Exercise:
Every entry, from the first line to the last, should be output exactly.

Collected data entries
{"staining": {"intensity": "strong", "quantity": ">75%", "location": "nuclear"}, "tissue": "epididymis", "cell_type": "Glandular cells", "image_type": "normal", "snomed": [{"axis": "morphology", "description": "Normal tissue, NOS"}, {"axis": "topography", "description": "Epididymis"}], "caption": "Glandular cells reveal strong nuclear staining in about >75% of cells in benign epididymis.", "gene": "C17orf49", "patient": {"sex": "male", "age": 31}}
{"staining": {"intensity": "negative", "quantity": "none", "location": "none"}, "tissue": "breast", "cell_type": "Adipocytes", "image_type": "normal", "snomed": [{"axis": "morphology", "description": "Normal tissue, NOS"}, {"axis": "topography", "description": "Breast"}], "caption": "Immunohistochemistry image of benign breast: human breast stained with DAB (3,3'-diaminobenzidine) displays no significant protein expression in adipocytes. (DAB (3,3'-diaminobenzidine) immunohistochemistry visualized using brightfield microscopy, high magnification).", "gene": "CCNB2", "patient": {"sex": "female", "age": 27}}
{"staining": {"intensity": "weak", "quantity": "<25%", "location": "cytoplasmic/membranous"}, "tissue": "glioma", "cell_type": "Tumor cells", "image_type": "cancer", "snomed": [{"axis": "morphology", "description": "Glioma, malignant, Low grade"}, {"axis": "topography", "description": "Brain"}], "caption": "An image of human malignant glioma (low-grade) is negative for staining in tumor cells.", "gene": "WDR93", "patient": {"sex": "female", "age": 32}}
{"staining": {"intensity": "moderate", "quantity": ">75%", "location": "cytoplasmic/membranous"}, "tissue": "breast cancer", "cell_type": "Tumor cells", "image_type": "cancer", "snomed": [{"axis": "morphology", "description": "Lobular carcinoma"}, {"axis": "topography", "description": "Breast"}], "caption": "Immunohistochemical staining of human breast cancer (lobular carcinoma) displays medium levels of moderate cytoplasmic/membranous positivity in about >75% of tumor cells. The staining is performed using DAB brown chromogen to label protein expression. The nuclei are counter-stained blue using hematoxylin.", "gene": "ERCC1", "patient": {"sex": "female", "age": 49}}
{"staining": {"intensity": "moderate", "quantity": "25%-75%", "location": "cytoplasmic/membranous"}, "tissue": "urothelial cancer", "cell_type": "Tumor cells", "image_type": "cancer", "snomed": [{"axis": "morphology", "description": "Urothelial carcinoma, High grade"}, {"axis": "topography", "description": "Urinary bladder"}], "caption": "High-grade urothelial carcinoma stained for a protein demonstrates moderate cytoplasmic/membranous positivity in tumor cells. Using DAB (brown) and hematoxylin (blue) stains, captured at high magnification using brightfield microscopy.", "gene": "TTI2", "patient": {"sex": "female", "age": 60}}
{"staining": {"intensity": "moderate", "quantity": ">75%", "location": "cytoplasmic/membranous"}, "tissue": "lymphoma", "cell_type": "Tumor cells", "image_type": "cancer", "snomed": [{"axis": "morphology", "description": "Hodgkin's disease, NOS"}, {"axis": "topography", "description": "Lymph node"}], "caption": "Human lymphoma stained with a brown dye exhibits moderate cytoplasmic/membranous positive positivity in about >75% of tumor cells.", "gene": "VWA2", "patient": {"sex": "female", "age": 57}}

Exercise solution:
{"staining": {"intensity": "strong", "quantity": ">75%", "location": "nuclear"}, "tissue": "epididymis", "cell_type": "Glandular cells", "image_type": "normal", "snomed": [{"axis": "morphology", "description": "Normal tissue, NOS"}, {"axis": "topography", "description": "Epididymis"}], "caption": "Glandular cells reveal strong nuclear staining in about >75% of cells in benign epididymis.", "gene": "C17orf49", "patient": {"sex": "male", "age": 31}}
{"staining": {"intensity": "negative", "quantity": "none", "location": "none"}, "tissue": "breast", "cell_type": "Adipocytes", "image_type": "normal", "snomed": [{"axis": "morphology", "description": "Normal tissue, NOS"}, {"axis": "topography", "description": "Breast"}], "caption": "Immunohistochemistry image of benign breast: human breast stained with DAB (3,3'-diaminobenzidine) displays no significant protein expression in adipocytes. (DAB (3,3'-diaminobenzidine) immunohistochemistry visualized using brightfield microscopy, high magnification).", "gene": "CCNB2", "patient": {"sex": "female", "age": 27}}
{"staining": {"intensity": "weak", "quantity": "<25%", "location": "cytoplasmic/membranous"}, "tissue": "glioma", "cell_type": "Tumor cells", "image_type": "cancer", "snomed": [{"axis": "morphology", "description": "Glioma, malignant, Low grade"}, {"axis": "topography", "description": "Brain"}], "caption": "An image of human malignant glioma (low-grade) is negative for staining in tumor cells.", "gene": "WDR93", "patient": {"sex": "female", "age": 32}}
{"staining": {"intensity": "moderate", "quantity": ">75%", "location": "cytoplasmic/membranous"}, "tissue": "breast cancer", "cell_type": "Tumor cells", "image_type": "cancer", "snomed": [{"axis": "morphology", "description": "Lobular carcinoma"}, {"axis": "topography", "description": "Breast"}], "caption": "Immunohistochemical staining of human breast cancer (lobular carcinoma) displays medium levels of moderate cytoplasmic/membranous positivity in about >75% of tumor cells. The staining is performed using DAB brown chromogen to label protein expression. The nuclei are counter-stained blue using hematoxylin.", "gene": "ERCC1", "patient": {"sex": "female", "age": 49}}
{"staining": {"intensity": "moderate", "quantity": "25%-75%", "location": "cytoplasmic/membranous"}, "tissue": "urothelial cancer", "cell_type": "Tumor cells", "image_type": "cancer", "snomed": [{"axis": "morphology", "description": "Urothelial carcinoma, High grade"}, {"axis": "topography", "description": "Urinary bladder"}], "caption": "High-grade urothelial carcinoma stained for a protein demonstrates moderate cytoplasmic/membranous positivity in tumor cells. Using DAB (brown) and hematoxylin (blue) stains, captured at high magnification using brightfield microscopy.", "gene": "TTI2", "patient": {"sex": "female", "age": 60}}
{"staining": {"intensity": "moderate", "quantity": ">75%", "location": "cytoplasmic/membranous"}, "tissue": "lymphoma", "cell_type": "Tumor cells", "image_type": "cancer", "snomed": [{"axis": "morphology", "description": "Hodgkin's disease, NOS"}, {"axis": "topography", "description": "Lymph node"}], "caption": "Human lymphoma stained with a brown dye exhibits moderate cytoplasmic/membranous positive positivity in about >75% of tumor cells.", "gene": "VWA2", "patient": {"sex": "female", "age": 57}}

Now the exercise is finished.